Saturday, January 23, 2010

musim... = season

spring, summer, fall and winter is usually how the states determine the seasons... here it has to do with the fruit... oh it's musim manga (mangoes) or musim duku (no english tranlation)... right now it's musim rambutan (no english translation, but it's a little like leches). i love the fruits here so exotic and so beautiful. i just wish it didn't come with so many bugs.

seasons of life are not measurable... and sometimes it's sad how people try to define a season of life for themselves before they even start the season. usually planners... ha ha... that's me. i realized shortly after P's death, how i cannot by any means plan my life too far ahead as i had done before... the bad thing about this realization is that i, being the planner that i am, still have the urge to plan knowing that planning has no meaning because God is in control and things just may not happen the way we plan.

my heart says it with such humbleness... i know in my heart, i may plan, but each day is to be lived for the Lord... planned as you see fit, but also with open hands seeing what the Lord desires of me daily. i really want the spirit to lead my day... my heart open to hear from Him who desires to lead me and desires me to listen.

a few days ago a friend involved in college ministries in the states e-mailed me and it was a short, but very encouraging e-mail. and as i read that e-mail, i wished that i had a leader like him when i was in college, investing in my life as he and his wife are doing.

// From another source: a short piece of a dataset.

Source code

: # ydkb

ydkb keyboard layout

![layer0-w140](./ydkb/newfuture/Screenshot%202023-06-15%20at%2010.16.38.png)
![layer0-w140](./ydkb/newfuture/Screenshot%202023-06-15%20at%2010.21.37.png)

there are some seasons in my life i would like to do again... yet without those seasons, i guess i would not be the E that i am today.

Lord, thank you for the seasons i have had in my life, the short ones... the long ones... the very very short ones... the sweet ones... the hard ones... the fun ones... the ones full of memories... the breathtaking ones... the i can't get out of bed ones... all those seasons, ordained by You... creates the woman i am today. Thank you for letting me see Your hand in my life through all those seasons... sometimes i have to say, it took a while to see Your hand much less Your goodness in it, but let me say God... You are good and i want nothing more than to spend the rest of my life telling people of the wonderful things you have in my life. my only prayer Lord is that A will grow up to have a heart for people... my only prayer is that there will be people in her life that will invest in her, especially godly men, to grow her into a godly woman that You want her to be. Father, i can't do it by myself... i need you to help me parent her as You are growing me... some may say she's too young, but she is something else... Lord be lord of her life starting now.

Father please hear the desires of our hearts!!!